BERLIN - Die ARD und ihre Sorgen am Vorabend – ein Dauerbrenner. Von diesem Freitag (18.50 Uhr) an experimentiert die ARD mit einem neuen Format. Dieter Nuhr (51) und Ralph Caspers (40) präsentieren die Quizshow „Null gewinnt“, in der die Kandidaten so wenige Punkte wie möglich sammeln sollen.

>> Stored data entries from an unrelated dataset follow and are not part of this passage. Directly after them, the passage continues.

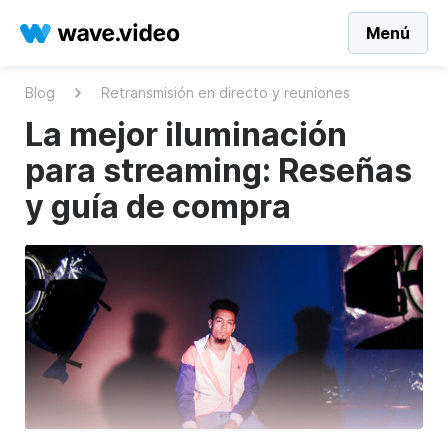
Menú
Blog
Retransmisión en directo y reuniones
La mejor iluminación
para streaming: Reseñas
y guía de compra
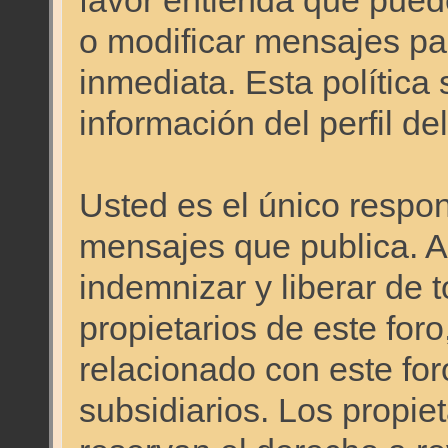
favor entienda que pued
o modificar mensajes pa
inmediata. Esta política 
información del perfil d
Usted es el único respon
mensajes que publica. 
indemnizar y liberar de 
propietarios de este foro
relacionado con este foro
subsidiarios. Los propie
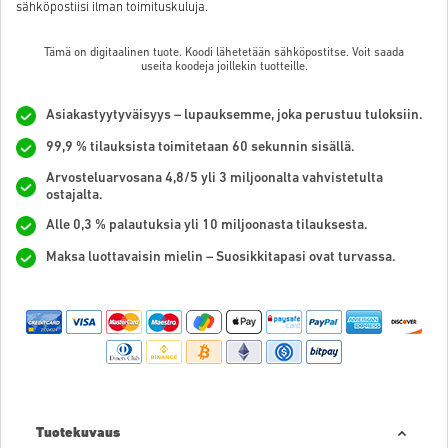
sähköpostiisi ilman toimituskuluja.
Tämä on digitaalinen tuote. Koodi lähetetään sähköpostitse. Voit saada
useita koodeja joillekin tuotteille.
Asiakastyytyväisyys – lupauksemme, joka perustuu tuloksiin.
99,9 % tilauksista toimitetaan 60 sekunnin sisällä.
Arvosteluarvosana 4,8/5 yli 3 miljoonalta vahvistetulta
ostajalta.
Alle 0,3 % palautuksia yli 10 miljoonasta tilauksesta.
Maksa luottavaisin mielin – Suosikkitapasi ovat turvassa.
Tuotekuvaus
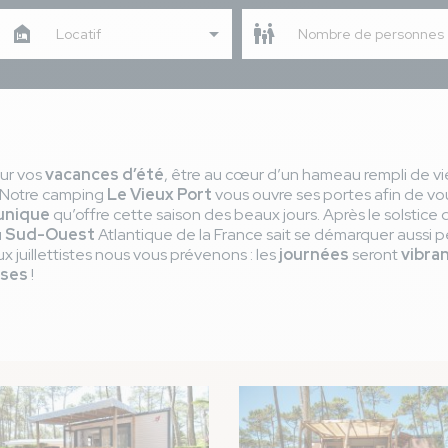
Locatif
Nombre de personnes
ur vos
vacances d’été
, être au cœur d’un hameau rempli de v
 Notre camping
Le Vieux Port
vous ouvre ses portes afin de vo
unique
qu’offre cette saison des beaux jours. Après le solstice 
u
Sud-Ouest
Atlantique de la France sait se démarquer aussi 
ux juillettistes nous vous prévenons : les
journées
seront
vibra
uses
!
Image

Sogar in einem ARD-eigenen Hörfunkinterview musste sich der als Kabarettist bekannte Nuhr die Frage stellen lassen, ob er vor miesen Quoten Angst habe. „Ob das quotentechnisch in die Hose gehen könnte, mache ich mir – ehrlich gesagt – null Gedanken“, wehrte er sofort ab.

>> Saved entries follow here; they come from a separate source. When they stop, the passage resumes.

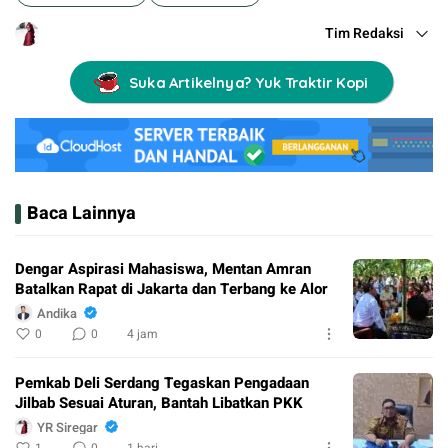
Tim Redaksi
Suka Artikelnya? Yuk Traktir Kopi
Baca Lainnya
Dengar Aspirasi Mahasiswa, Mentan Amran
Batalkan Rapat di Jakarta dan Terbang ke Alor
Andika
0
0
4 jam
Pemkab Deli Serdang Tegaskan Pengadaan
Jilbab Sesuai Aturan, Bantah Libatkan PKK
YR Siregar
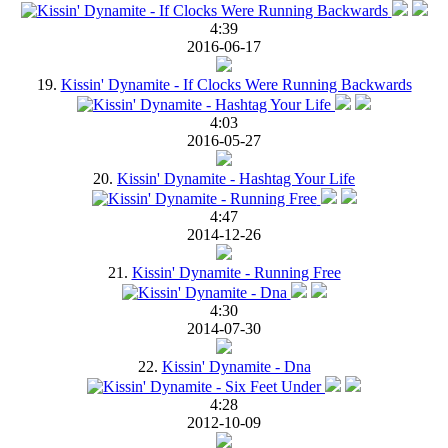
4:39
2016-06-17
19.
Kissin' Dynamite - If Clocks Were Running Backwards
4:03
2016-05-27
20.
Kissin' Dynamite - Hashtag Your Life
4:47
2014-12-26
21.
Kissin' Dynamite - Running Free
4:30
2014-07-30
22.
Kissin' Dynamite - Dna
4:28
2012-10-09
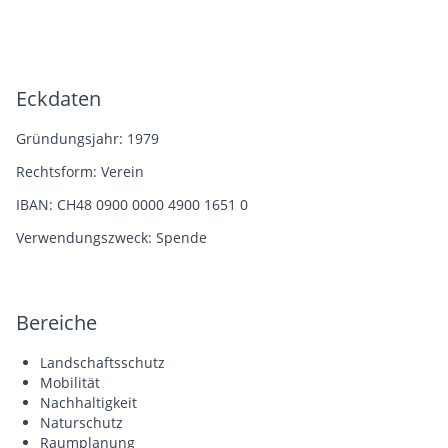
in der Schweiz gültiges Testament
erstellen können. Programm: -
Präsentation Nachlassplanung von
Erbrechtsexperte, Dr. iur. Marc’Antonio
Iten - Moderierte Diskussion - Instruktion
Eckdaten
kostenloser Testamentservice -
Individuelle Erstellung Testamentvorlage
Gründungsjahr: 1979
über online Testamentservice -
Beantwortung Ihrer Fragen per Live-Chat
Rechtsform: Verein
IBAN: CH48 0900 0000 4900 1651 0
Verwendungszweck: Spende
Bereiche
Landschaftsschutz
Mobilität
Nachhaltigkeit
Naturschutz
Raumplanung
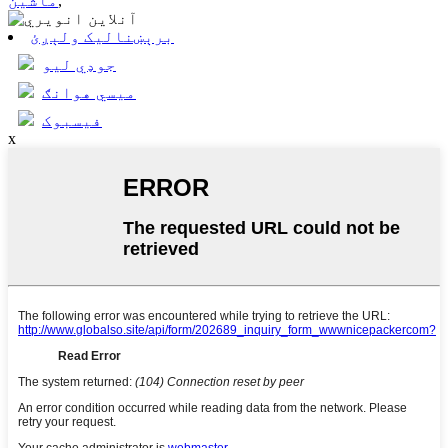
,
ماشین
برېښنالیک ولېږئ
جوډي لیو
میسي هوانګ
فیسبوک
x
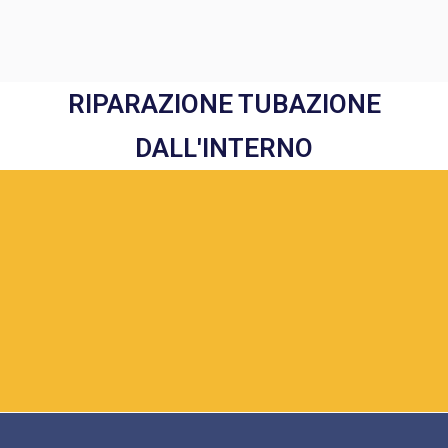
RIPARAZIONE TUBAZIONE
DALL'INTERNO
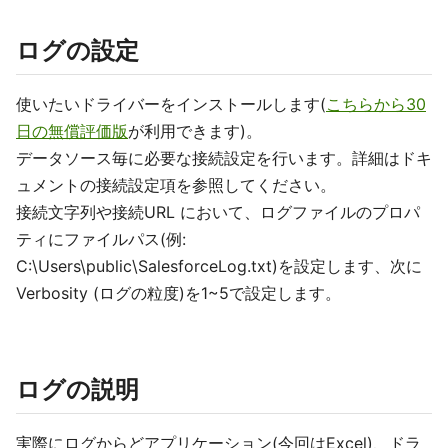
ログの設定
使いたいドライバーをインストールします(
こちらから30
日の無償評価版
が利用できます)。
データソース毎に必要な接続設定を行います。詳細はドキ
ュメントの接続設定項を参照してください。
接続文字列や接続URL において、ログファイルのプロパ
ティにファイルパス(例:
C:\Users\public\SalesforceLog.txt)を設定します、次に
Verbosity (ログの粒度)を1~5で設定します。
ログの説明
実際にログからどアプリケーション(今回はExcel)、ドラ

17 Folgen von „Null gewinnt“ sind bis zur Herbstmitte geplant. Die ARD erläuterte das Prinzip anhand eines Beispiels: 100 Menschen werden nach der bekanntesten europäischen Hauptstadt befragt. Die Kandidaten im Studio müssen die Stadt nennen, die am wenigsten genannt wurde. Wenn es keine Überschneidungen gibt, bekommt der Spieler null Punkte und 1000 Euro gutgeschrieben. Es gibt eine Vorrunde, ein Halbfinale und das Finale, in dem 10  000 Euro auf dem Spiel stehen.

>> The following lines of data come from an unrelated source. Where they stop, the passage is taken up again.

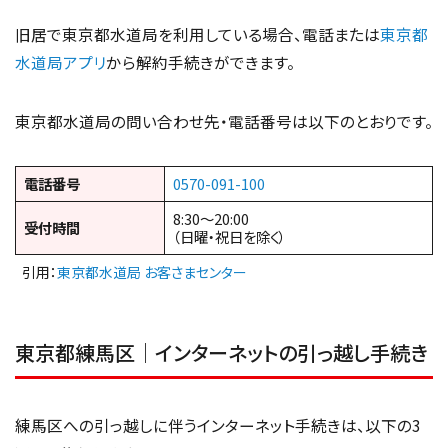
旧居で東京都水道局を利用している場合、電話または
東京都
水道局アプリ
から解約手続きができます。
東京都水道局の問い合わせ先・電話番号は以下のとおりです。
電話番号
0570-091-100
8:30～20:00
受付時間
（日曜・祝日を除く）
引用：
東京都水道局 お客さまセンター
東京都練馬区｜インターネットの引っ越し手続き
練馬区への引っ越しに伴うインターネット手続きは、以下の3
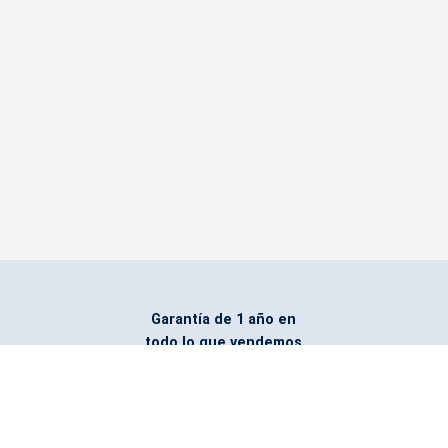
Garantía de 1 año en
todo lo que vendemos
Entregamos todo
marcado con el logo
del cliente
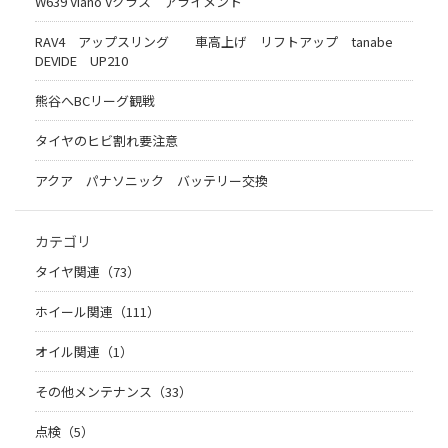
W639 Viano Vクラス アライメント
RAV4 アップスリング 車高上げ リフトアップ tanabe
DEVIDE UP210
熊谷へBCリーグ観戦
タイヤのヒビ割れ要注意
アクア パナソニック バッテリー交換
カテゴリ
タイヤ関連（73）
ホイール関連（111）
オイル関連（1）
その他メンテナンス（33）
点検（5）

Im englischen Fernsehen lief die Show unter dem Titel „Pointless“ und erreichte nach ARD-Angaben einen durchschnittlichen Marktanteil von 10,6 Prozent. Ein Wert, der für ARD-Verhältnisse fast schon astronomisch hoch ist, denn „Gottschalk live“ und auch so manche Krimiserie hatten schwer an der Fünf-Prozent-Hürde zu knacken.